Mütefekkirlerimiz, imanla kabre giren mü’minlerin ruhları bu alemde rahat ve saadet içinde bulunurlarken, nefsinin esaretinde olanlar ise azap içinde olacaklardır diye buyururlar. Buna paralel olarak; bir Hadis-i Şeriflerinde Peygamberimiz Sav.

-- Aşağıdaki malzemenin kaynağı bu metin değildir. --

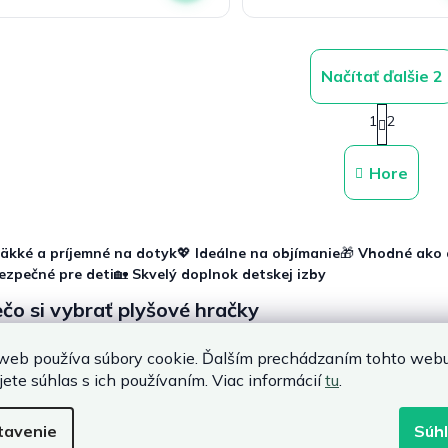
viezdičiek.
Načítať ďalšie 2
S
1
2
t
O
r
v
á
l
Hore
n
á
k
d
o
a
v
c
a
äkké a príjemné na dotyk
💖
Ideálne na objímanie
🎁
Vhodné ako 
n
i
ezpečné pre deti
🏡
Skvelý doplnok detskej izby
i
e
e
p
čo si vybrať plyšové hračky
r
v
itná
plyšová hračka
podporuje emocionálny vývoj dieťaťa a vytvára p
web používa súbory cookie. Ďalším prechádzaním tohto web
k
nantou izby a zároveň pohodlným spoločníkom pri oddychu. Menšie m
y
jete súhlas s ich používaním. Viac informácií
tu
.
aktívnejšie deti je vhodným doplnkom aj
hojdacia hračka
, ktorá pod
v
ý
✔️
Príjemný materiál
vhodný na každodenné používanie.
tavenie
Súh
p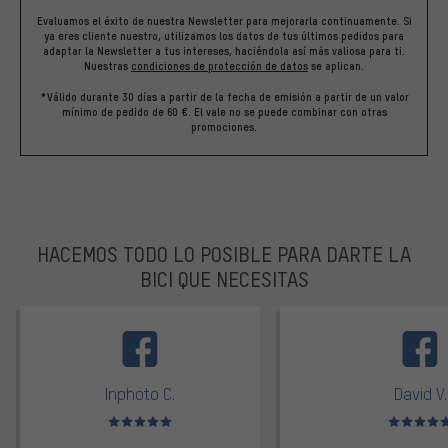
Evaluamos el éxito de nuestra Newsletter para mejorarla continuamente. Si
ya eres cliente nuestro, utilizamos los datos de tus últimos pedidos para
adaptar la Newsletter a tus intereses, haciéndola así más valiosa para ti.
Nuestras
condiciones de protección de datos
se aplican.
*Válido durante 30 días a partir de la fecha de emisión a partir de un valor
mínimo de pedido de 60 €. El vale no se puede combinar con otras
promociones.
HACEMOS TODO LO POSIBLE PARA DARTE LA
BICI QUE NECESITAS
facebook
Inphoto C.
David V.
Valoración media: 5 de 5
Valoración m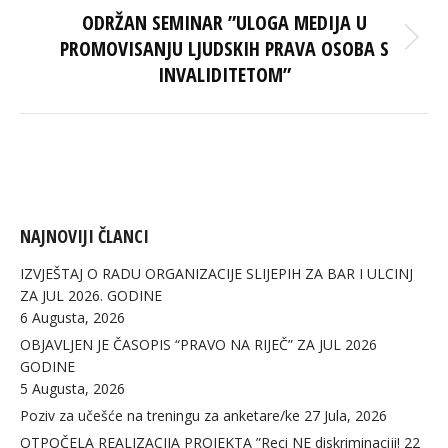
ODRŽAN SEMINAR ”ULOGA MEDIJA U
PROMOVISANJU LJUDSKIH PRAVA OSOBA S
Next
post:
INVALIDITETOM”
NAJNOVIJI ČLANCI
IZVJEŠTAJ O RADU ORGANIZACIJE SLIJEPIH ZA BAR I ULCINJ
ZA JUL 2026. GODINE
6 Augusta, 2026
OBJAVLJEN JE ČASOPIS “PRAVO NA RIJEČ” ZA JUL 2026
GODINE
5 Augusta, 2026
Poziv za učešće na treningu za anketare/ke
27 Jula, 2026
OTPOČELA REALIZACIJA PROJEKTA ”Reci NE diskriminaciji!
22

Efendimiz “Kabir cennet bahçelerinden bir bahçe veya cehennem çukurlarından bir çukurdur, İman ve Salih amel sahipleri kabirde güzel bir hayat geçirirlerken, nefsi emaresinin esaretinde olan kimseler büyük azap içerisinde olacaklardır” diye buyurmaktadır.

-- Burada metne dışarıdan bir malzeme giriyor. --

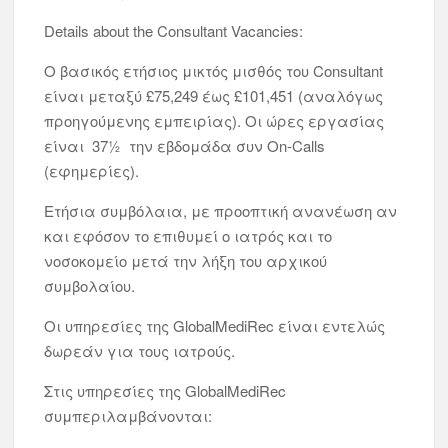
Details about the Consultant Vacancies:
Ο βασικός ετήσιος μικτός μισθός του Consultant
είναι μεταξύ £75,249 έως £101,451 (αναλόγως
προηγούμενης εμπειρίας). Οι ώρες εργασίας
είναι 37½ την εβδομάδα συν On-Calls
(εφημερίες).
Ετήσια συμβόλαια, με προοπτική ανανέωση αν
και εφόσον το επιθυμεί ο ιατρός και το
νοσοκομείο μετά την λήξη του αρχικού
συμβολαίου.
Οι υπηρεσίες της GlobalMediRec είναι εντελώς
δωρεάν για τους ιατρούς.
Στις υπηρεσίες της GlobalMediRec
συμπεριλαμβάνονται: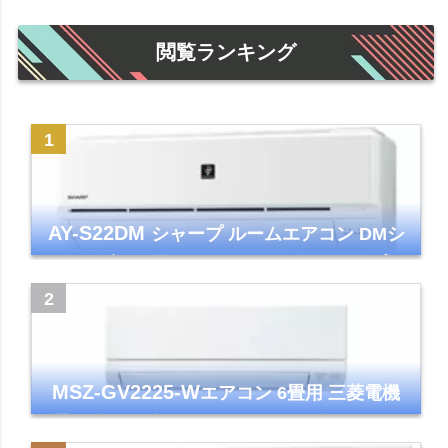
閲覧ランキング
AY-S22DM
シャープ ルームエアコン DMシ
リーズ 主に6畳 ホワイト 2024年モデル プラ
ズマクラスター7000
MSZ-GV2225-W
エアコン 6畳用 三菱電機
霧ヶ峰 2025年モデル GVシリーズ ピュアホ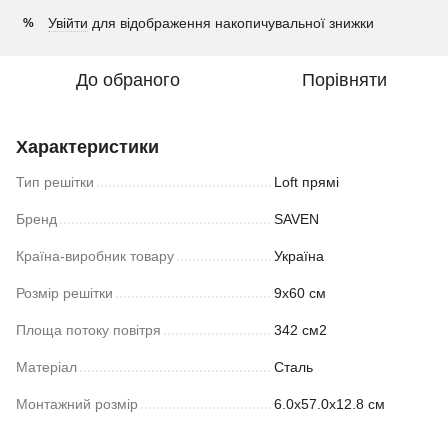
Увійти
для відображення накопичувальної знижки
%
До обраного
Порівняти
Характеристики
Тип решітки
Loft прямі
Бренд
SAVEN
Країна-виробник товару
Україна
Розмір решітки
9х60 см
Площа потоку повітря
342 см2
Матеріал
Сталь
Монтажний розмір
6.0x57.0x12.8 см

Mevlana Hazretleri’nin şeb-i arus olarak ifade ettiği bu muhteşem dönüşü, Sultanlarımız izdirari ölüm yolculuğuna çıkan insanların fena yolculuğuna değil, beka yolculuğuna, vuslat yolculuğuna çıktıklarını ifade buyururlar.
Hakikati asliyesine vuslat eden bir kulun Cenab-ı Hakk’a dönüşü olarak ifade edilen bu muhteşem yolculuk, aynı zamanda kulun sevdiklerine kavuşması olarak da ifade ediliyor.

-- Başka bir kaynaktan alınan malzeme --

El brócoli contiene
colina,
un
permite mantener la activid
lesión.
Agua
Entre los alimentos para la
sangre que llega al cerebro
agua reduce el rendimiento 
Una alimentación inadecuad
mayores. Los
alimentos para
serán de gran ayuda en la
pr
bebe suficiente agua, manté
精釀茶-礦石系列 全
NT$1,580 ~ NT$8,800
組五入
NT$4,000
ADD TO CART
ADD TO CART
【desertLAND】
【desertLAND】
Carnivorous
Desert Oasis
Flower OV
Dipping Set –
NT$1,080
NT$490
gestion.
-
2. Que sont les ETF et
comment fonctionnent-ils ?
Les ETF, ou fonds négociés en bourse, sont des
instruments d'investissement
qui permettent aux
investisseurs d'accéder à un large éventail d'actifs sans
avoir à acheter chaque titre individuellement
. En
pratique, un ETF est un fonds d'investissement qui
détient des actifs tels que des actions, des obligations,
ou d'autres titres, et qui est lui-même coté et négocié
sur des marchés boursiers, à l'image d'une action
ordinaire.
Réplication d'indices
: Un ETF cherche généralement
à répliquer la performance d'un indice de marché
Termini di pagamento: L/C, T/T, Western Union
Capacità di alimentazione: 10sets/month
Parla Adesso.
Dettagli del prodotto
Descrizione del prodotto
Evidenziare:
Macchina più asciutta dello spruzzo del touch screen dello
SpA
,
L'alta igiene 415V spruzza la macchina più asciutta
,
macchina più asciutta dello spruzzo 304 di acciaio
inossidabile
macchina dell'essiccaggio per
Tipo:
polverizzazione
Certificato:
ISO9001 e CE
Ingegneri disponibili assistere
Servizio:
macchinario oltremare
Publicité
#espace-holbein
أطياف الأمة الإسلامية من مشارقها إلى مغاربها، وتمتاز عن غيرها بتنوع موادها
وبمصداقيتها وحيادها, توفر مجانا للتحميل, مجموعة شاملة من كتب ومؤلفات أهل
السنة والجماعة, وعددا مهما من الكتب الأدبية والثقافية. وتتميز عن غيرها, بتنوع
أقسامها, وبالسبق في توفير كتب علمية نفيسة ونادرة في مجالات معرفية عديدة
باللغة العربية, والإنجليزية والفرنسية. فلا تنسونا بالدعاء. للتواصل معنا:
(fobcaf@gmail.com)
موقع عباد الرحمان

Öyle ki, bu yolculuk gurbetten sılaya, hicrandan ana vatana, ana ocağına, hazan mevsiminden bahara, ayrılıktan vuslata. Özet olarak; bu yolculuk, bir ve beraber olmak için aslına dönüş yolculuğudur dostlar. Çünkü dünya alemi; gurbet, hicran, hazan mevsimi, ayrılık ve gayrilik yeridir. Vuslat, vahdet ve beraber oluş yeri ise ahirettir. Ölüm ne şekilde gelirse gelsin; sonucu vuslattır. Ahiretin vuslat özelliği berzah aleminde başlıyor kardeşlerim.
Gönül dostu kardeşlerim; birbirlerini Allah için sevenleri, Allah cc. berzah aleminde kavuşturuyor. Berzah veya ahiret alemi tamamen vuslattır, vahdettir, kavuşmaktan ibaret olan bir yerdir. Birbirlerini Allah için seven ve bu firkat dünyasından o vuslat diyarına giden ebeveynler, evlatlar, ecdatlar, kardeşler, ahbaplar ve dostlar, ayrılık ve gayrilik olmayan vahdet diyarında birdirler, beraberdirler, sevinirler, sevişirler ve saadetin zirvesinde buluşurlar ve artık ebedi olarak ayrılmayacakları bir beka alemidir orası.
Sonuç olarak; Mü’minin dünyasında, ahiret kara toprak değildir. Kara toprak sadece insan bedeninin menşei olan bir tür topraktır.
Rabbim cümlemizi Cenab-ı Hakk’ın arzu ettiği şekilde ahiret yolculuğuna çıkmayı nasip etsin.
Rabbim cümlenizden razı ve hoşnut olsun.